The van is now fixed. Paul lost his job and is now living in the van — in my driveway. The problem is, he doesn’t stay in the van. He crashes on my couch, uses my electricity, water, etc., and now eats my food. I told my husband this is not healthy for my mental well-being.

My husband and I own our own business, and Paul has now become involved in that, too. My husband says he can use the help and it gives Paul money to move. The only problem with that is my ex doesn’t use the money for bills — he blows it on junk he doesn’t need. I’m tired of raising a 41-year-old grown man. Help! — FED UP IN OKLAHOMA

DEAR FED UP: You are not a second-class citizen. This arrangement seems crazy. Because it is interfering with your marriage, tell your husband the situation is affecting your mental health and insist upon a deadline by which Paul will be out of there. Guests, like fish, start to stink after three days, and Paul has exceeded that by far. He has a van, so whether or not he has saved enough for a place of his own, he won’t be without shelter. Your mental health is more important than your husband having an extra hand in the business.
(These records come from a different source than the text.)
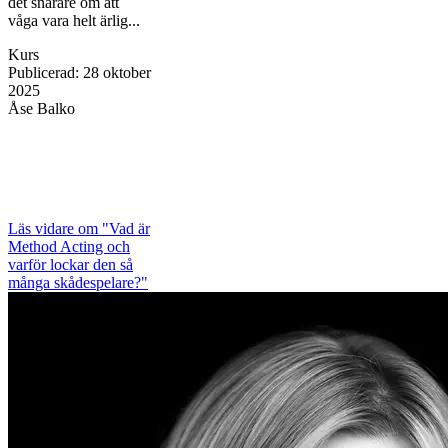
det snarare om att
våga vara helt ärlig...
Kurs
Publicerad
:
28 oktober
2025
Åse Balko
Läs vidare
om "Vad är
Method Acting och
varför lockar den så
många skådespelare?"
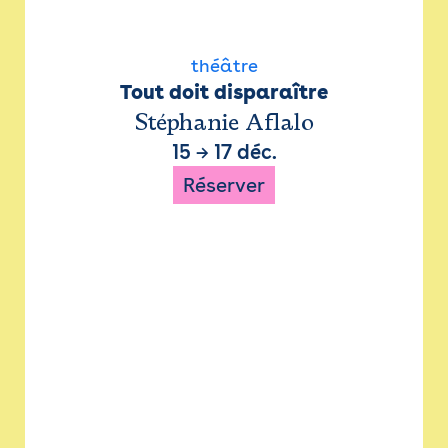
théâtre
Tout doit disparaître
Stéphanie Aflalo
15
→
17 déc.
Réserver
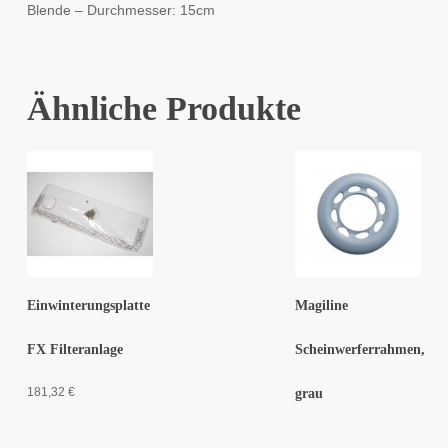
Blende – Durchmesser: 15cm
Ähnliche Produkte
Einwinterungsplatte
Magiline
FX Filteranlage
Scheinwerferrahmen,
181,32
€
grau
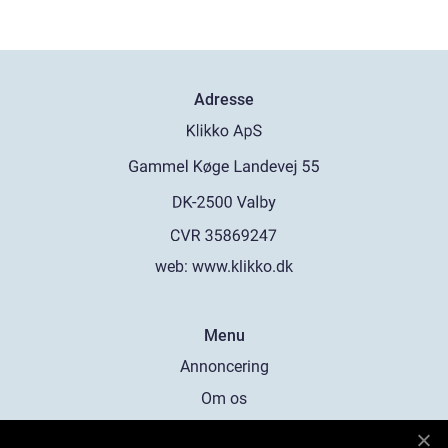
Adresse
web:
www.klikko.dk
Menu
Annoncering
Om os
Cookies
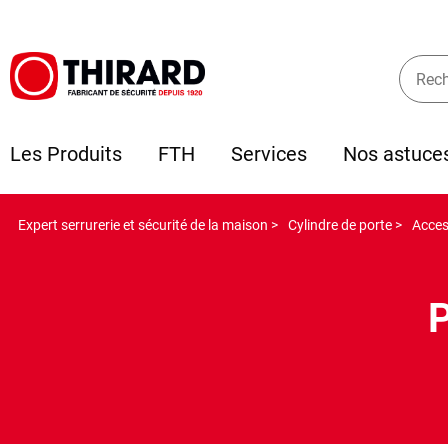
Les Produits
FTH
Services
Nos astuce
Expert serrurerie et sécurité de la maison >
Cylindre de porte >
Acces
P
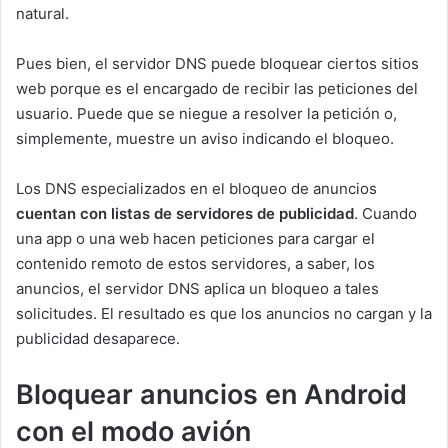
natural.
Pues bien, el servidor DNS puede bloquear ciertos sitios
web porque es el encargado de recibir las peticiones del
usuario. Puede que se niegue a resolver la petición o,
simplemente, muestre un aviso indicando el bloqueo.
Los DNS especializados en el bloqueo de anuncios
cuentan con listas de servidores de publicidad
. Cuando
una app o una web hacen peticiones para cargar el
contenido remoto de estos servidores, a saber, los
anuncios, el servidor DNS aplica un bloqueo a tales
solicitudes. El resultado es que los anuncios no cargan y la
publicidad desaparece.
Bloquear anuncios en Android
con el modo avión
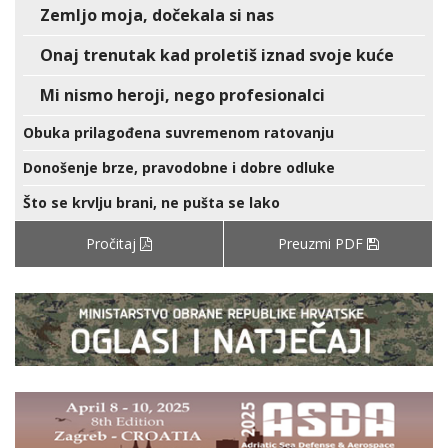
Zemljo moja, dočekala si nas
Onaj trenutak kad proletiš iznad svoje kuće
Mi nismo heroji, nego profesionalci
Obuka prilagođena suvremenom ratovanju
Donošenje brze, pravodobne i dobre odluke
Što se krvlju brani, ne pušta se lako
Pročitaj
Preuzmi PDF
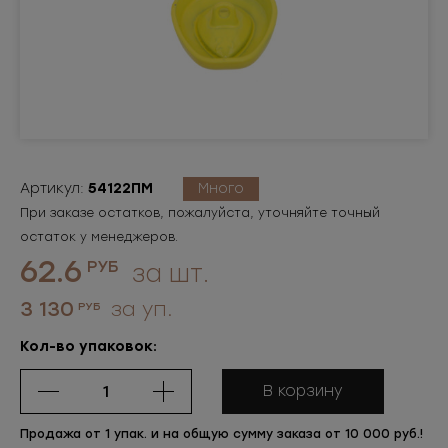
Артикул:
54122ПМ
Много
При заказе остатков, пожалуйста, уточняйте точный
остаток у менеджеров.
62.6
РУБ
за шт.
3 130
за уп.
РУБ
Кол-во упаковок:
В корзину
Продажа от 1 упак. и на общую сумму заказа от 10 000 руб.!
DEAR ABBY: I have several creative friends who have either written a book or made a music CD. I get asked to read or listen to these creations and submit an online review. One book was written about a very rough divorce, and my “friend” described her ex using some gossipy (and awful) information that I knew was not true. She placed all the blame on her ex, when it was she who committed adultery (a fact she conveniently left out of the book). The music CD was not to my liking either — my friend cannot sing.

How do I handle these review requests? So far, I have simply not submitted a review because I’m not going to lie or give a bad one. But what do I say when they ask? — CRITICAL CRITIC

DEAR CRITIC: Tell your author friend that while she may be a talented writer, you are not comfortable endorsing her book because it is being used as a weapon to make her ex-husband look bad. Point out that if her book succeeds, he could retaliate by suing her for libel, and you want no part of it. As to your musician friend, all you need to say about the CD is that “it is clear the singer has music in their soul.”

In the future when you are asked to write a review, decline by stating that because you are a friend, you cannot give an unbiased review. Period.